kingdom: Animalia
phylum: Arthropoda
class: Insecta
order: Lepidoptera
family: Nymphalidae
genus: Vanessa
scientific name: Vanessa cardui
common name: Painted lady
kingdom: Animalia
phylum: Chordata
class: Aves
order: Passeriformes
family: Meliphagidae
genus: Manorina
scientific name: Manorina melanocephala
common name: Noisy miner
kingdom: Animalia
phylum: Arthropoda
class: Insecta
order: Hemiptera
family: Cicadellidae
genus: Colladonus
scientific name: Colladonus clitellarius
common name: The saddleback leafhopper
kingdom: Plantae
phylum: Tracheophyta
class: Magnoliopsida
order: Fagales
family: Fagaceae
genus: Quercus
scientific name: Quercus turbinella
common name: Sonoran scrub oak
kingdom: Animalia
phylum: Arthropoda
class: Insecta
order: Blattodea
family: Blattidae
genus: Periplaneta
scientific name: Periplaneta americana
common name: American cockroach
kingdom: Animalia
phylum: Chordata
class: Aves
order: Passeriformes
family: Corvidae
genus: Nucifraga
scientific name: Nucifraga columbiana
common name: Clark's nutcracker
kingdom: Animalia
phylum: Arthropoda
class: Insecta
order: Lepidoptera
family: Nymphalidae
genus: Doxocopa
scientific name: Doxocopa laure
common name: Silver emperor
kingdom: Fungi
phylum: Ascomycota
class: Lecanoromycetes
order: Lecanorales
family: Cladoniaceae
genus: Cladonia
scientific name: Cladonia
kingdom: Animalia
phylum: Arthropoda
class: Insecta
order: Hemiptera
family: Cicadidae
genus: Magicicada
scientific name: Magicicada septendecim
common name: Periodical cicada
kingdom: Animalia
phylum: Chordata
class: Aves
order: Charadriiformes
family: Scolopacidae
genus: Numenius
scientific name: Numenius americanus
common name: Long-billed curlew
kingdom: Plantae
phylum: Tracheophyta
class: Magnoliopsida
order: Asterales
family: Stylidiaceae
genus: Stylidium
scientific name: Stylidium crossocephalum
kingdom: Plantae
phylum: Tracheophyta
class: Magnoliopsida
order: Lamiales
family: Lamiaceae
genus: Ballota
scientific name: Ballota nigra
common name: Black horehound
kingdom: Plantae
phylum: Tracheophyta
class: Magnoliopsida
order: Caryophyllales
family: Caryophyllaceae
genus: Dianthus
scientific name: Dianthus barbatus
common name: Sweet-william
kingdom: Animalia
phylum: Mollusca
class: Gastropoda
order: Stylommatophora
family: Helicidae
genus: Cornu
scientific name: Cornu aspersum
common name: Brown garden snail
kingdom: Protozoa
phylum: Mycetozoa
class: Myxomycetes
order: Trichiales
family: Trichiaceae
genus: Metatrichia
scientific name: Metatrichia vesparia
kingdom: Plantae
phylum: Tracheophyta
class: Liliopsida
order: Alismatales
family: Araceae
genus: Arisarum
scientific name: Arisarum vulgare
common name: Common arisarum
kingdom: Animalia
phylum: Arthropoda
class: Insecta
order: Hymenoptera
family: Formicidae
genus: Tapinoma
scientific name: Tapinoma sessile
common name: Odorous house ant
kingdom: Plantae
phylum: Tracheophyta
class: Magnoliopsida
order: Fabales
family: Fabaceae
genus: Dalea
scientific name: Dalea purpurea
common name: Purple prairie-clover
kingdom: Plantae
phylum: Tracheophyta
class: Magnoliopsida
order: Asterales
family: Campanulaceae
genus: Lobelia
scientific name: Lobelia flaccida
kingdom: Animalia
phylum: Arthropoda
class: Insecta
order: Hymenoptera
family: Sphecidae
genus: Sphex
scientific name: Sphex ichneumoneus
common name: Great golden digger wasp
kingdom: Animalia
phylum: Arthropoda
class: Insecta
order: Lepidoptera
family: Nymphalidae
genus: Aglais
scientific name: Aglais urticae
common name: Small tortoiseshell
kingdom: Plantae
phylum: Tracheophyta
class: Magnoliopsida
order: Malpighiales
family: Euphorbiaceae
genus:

# # # # #

→ **Set exercise**: Reproduce every line of the listing above verbatim, from the first line through the last.

→ **Answer to this exercise**:
kingdom: Animalia
phylum: Arthropoda
class: Insecta
order: Lepidoptera
family: Nymphalidae
genus: Vanessa
scientific name: Vanessa cardui
common name: Painted lady
kingdom: Animalia
phylum: Chordata
class: Aves
order: Passeriformes
family: Meliphagidae
genus: Manorina
scientific name: Manorina melanocephala
common name: Noisy miner
kingdom: Animalia
phylum: Arthropoda
class: Insecta
order: Hemiptera
family: Cicadellidae
genus: Colladonus
scientific name: Colladonus clitellarius
common name: The saddleback leafhopper
kingdom: Plantae
phylum: Tracheophyta
class: Magnoliopsida
order: Fagales
family: Fagaceae
genus: Quercus
scientific name: Quercus turbinella
common name: Sonoran scrub oak
kingdom: Animalia
phylum: Arthropoda
class: Insecta
order: Blattodea
family: Blattidae
genus: Periplaneta
scientific name: Periplaneta americana
common name: American cockroach
kingdom: Animalia
phylum: Chordata
class: Aves
order: Passeriformes
family: Corvidae
genus: Nucifraga
scientific name: Nucifraga columbiana
common name: Clark's nutcracker
kingdom: Animalia
phylum: Arthropoda
class: Insecta
order: Lepidoptera
family: Nymphalidae
genus: Doxocopa
scientific name: Doxocopa laure
common name: Silver emperor
kingdom: Fungi
phylum: Ascomycota
class: Lecanoromycetes
order: Lecanorales
family: Cladoniaceae
genus: Cladonia
scientific name: Cladonia
kingdom: Animalia
phylum: Arthropoda
class: Insecta
order: Hemiptera
family: Cicadidae
genus: Magicicada
scientific name: Magicicada septendecim
common name: Periodical cicada
kingdom: Animalia
phylum: Chordata
class: Aves
order: Charadriiformes
family: Scolopacidae
genus: Numenius
scientific name: Numenius americanus
common name: Long-billed curlew
kingdom: Plantae
phylum: Tracheophyta
class: Magnoliopsida
order: Asterales
family: Stylidiaceae
genus: Stylidium
scientific name: Stylidium crossocephalum
kingdom: Plantae
phylum: Tracheophyta
class: Magnoliopsida
order: Lamiales
family: Lamiaceae
genus: Ballota
scientific name: Ballota nigra
common name: Black horehound
kingdom: Plantae
phylum: Tracheophyta
class: Magnoliopsida
order: Caryophyllales
family: Caryophyllaceae
genus: Dianthus
scientific name: Dianthus barbatus
common name: Sweet-william
kingdom: Animalia
phylum: Mollusca
class: Gastropoda
order: Stylommatophora
family: Helicidae
genus: Cornu
scientific name: Cornu aspersum
common name: Brown garden snail
kingdom: Protozoa
phylum: Mycetozoa
class: Myxomycetes
order: Trichiales
family: Trichiaceae
genus: Metatrichia
scientific name: Metatrichia vesparia
kingdom: Plantae
phylum: Tracheophyta
class: Liliopsida
order: Alismatales
family: Araceae
genus: Arisarum
scientific name: Arisarum vulgare
common name: Common arisarum
kingdom: Animalia
phylum: Arthropoda
class: Insecta
order: Hymenoptera
family: Formicidae
genus: Tapinoma
scientific name: Tapinoma sessile
common name: Odorous house ant
kingdom: Plantae
phylum: Tracheophyta
class: Magnoliopsida
order: Fabales
family: Fabaceae
genus: Dalea
scientific name: Dalea purpurea
common name: Purple prairie-clover
kingdom: Plantae
phylum: Tracheophyta
class: Magnoliopsida
order: Asterales
family: Campanulaceae
genus: Lobelia
scientific name: Lobelia flaccida
kingdom: Animalia
phylum: Arthropoda
class: Insecta
order: Hymenoptera
family: Sphecidae
genus: Sphex
scientific name: Sphex ichneumoneus
common name: Great golden digger wasp
kingdom: Animalia
phylum: Arthropoda
class: Insecta
order: Lepidoptera
family: Nymphalidae
genus: Aglais
scientific name: Aglais urticae
common name: Small tortoiseshell
kingdom: Plantae
phylum: Tracheophyta
class: Magnoliopsida
order: Malpighiales
family: Euphorbiaceae
genus:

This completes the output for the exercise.